:: Work order 1 ::
Copy the passage of the Nathan Markelo article from "- 2024–2025: Roda" up to and including "footballer (born 1999)".
:: Work order 2 ::
Translate this sentence from the Nathan Markelo article into Spanish: "He moved on loan to FC Twente in July 2020."
:: Work order 3 ::
Go on with the Nathan Markelo article, starting after its final sentence.

#### Excerpted passage

Personal information
- Full name: Nathangelo Alexandro Markelo
- Date of birth: 7 January 1999 (age 27)
- Place of birth: Groningen, Netherlands
- Height: 1.82 m (6 ft 0 in)
- Position: Midfielder

Team information
- Current team: Vitesse
- Number: 24

Youth career
- Volendam
- 2017–2020: Everton

Senior career*
- Years: Team / Apps / (Gls)
- 2020–2021: Everton / 0 / (0)
- 2020–2021: → Twente (loan) / 13 / (0)
- 2021–2022: Jong PSV / 30 / (0)
- 2022–2023: Excelsior / 14 / (0)
- 2023–2024: Fortuna Sittard / 3 / (0)
- 2024–2025: Roda JC / 4 / (0)
- 2025: Hebar Pazardzhik / 16 / (0)
- 2025–: Vitesse / 27 / (0)

International career^{‡}
- 2016–2017: Netherlands U18 / 5 / (0)
- 2018: Netherlands U19 / 1 / (0)
- 2018–2019: Netherlands U20 / 6 / (0)
- 2018–2019: Netherlands U21 / 2 / (0)
- 2022–: Curaçao / 11 / (0)

= Nathan Markelo =

Curaçao footballer (born 1999)

Nathangelo Alexandro Markelo (born 7 January 1999) is a professional footballer who plays as a midfielder for Eerste Divisie club Vitesse. Born in the Netherlands, he plays for the Curaçao national team.

==Club career==
Born in Groningen, Markelo was signed by English club Everton in 2017 after being scouted playing in a youth tournament for FC Volendam. He moved on loan to FC Twente in July 2020.

He signed for Jong PSV in August 2021 on a permanent deal.

########
#### Dataset excerpts

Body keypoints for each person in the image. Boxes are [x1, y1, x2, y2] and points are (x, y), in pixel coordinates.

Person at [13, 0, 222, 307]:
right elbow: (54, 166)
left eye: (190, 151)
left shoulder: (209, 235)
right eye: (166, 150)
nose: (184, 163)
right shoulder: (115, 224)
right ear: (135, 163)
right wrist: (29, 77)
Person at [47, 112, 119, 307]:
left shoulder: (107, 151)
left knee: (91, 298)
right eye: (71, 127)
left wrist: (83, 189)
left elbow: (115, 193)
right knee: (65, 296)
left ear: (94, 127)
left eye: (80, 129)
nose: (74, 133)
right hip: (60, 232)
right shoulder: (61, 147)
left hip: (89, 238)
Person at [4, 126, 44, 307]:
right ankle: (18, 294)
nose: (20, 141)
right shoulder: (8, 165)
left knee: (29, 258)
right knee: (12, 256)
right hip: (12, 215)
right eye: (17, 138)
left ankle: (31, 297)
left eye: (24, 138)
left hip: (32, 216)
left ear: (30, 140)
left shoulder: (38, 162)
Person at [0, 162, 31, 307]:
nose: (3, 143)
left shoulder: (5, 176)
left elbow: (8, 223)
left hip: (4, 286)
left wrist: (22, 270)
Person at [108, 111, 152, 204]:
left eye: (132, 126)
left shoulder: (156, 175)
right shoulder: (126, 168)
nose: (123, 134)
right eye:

########

:: Written answer 1 ::
- 2024–2025: Roda JC / 4 / (0)
- 2025: Hebar Pazardzhik / 16 / (0)
- 2025–: Vitesse / 27 / (0)

International career^{‡}
- 2016–2017: Netherlands U18 / 5 / (0)
- 2018: Netherlands U19 / 1 / (0)
- 2018–2019: Netherlands U20 / 6 / (0)
- 2018–2019: Netherlands U21 / 2 / (0)
- 2022–: Curaçao / 11 / (0)

= Nathan Markelo =

Curaçao footballer (born 1999)

:: Written answer 2 ::
Se marchó cedido al FC Twente en julio de 2020.

:: Written answer 3 ::
On 9 July 2022, Markelo joined Excelsior on a three-year contract. At the end of the 2022–23 season, his contract with Excelsior was terminated by mutual consent.

On 3 August 2023, Markelo signed a contract with Fortuna Sittard for one season, with an option to extend for two more years.

After one season at Fortuna, Markelo joined Eerste Divisie club Roda JC on 27 June 2024. He signed a two-year deal, with an option to extend for one more year. He made his competitive debut for the club on 4 October, replacing Jay Kruiver in the 80th minute of a 3–0 victory against Excelsior. The contract with Roda was mutually dissolved on 22 January 2025.

Later that month, Markelo signed for Bulgarian First League club Hebar Pazardzhik.

In September 2025, Markelo joined Eerste Divisie side Vitesse.

==International career==
Born in the Netherlands, Markelo is of Curaçao and Surinamese descent. He has represented the Netherlands are various youth international levels. He debuted with the Curaçao national team in a friendly 3–2 loss to Indonesia on 25 September 2022.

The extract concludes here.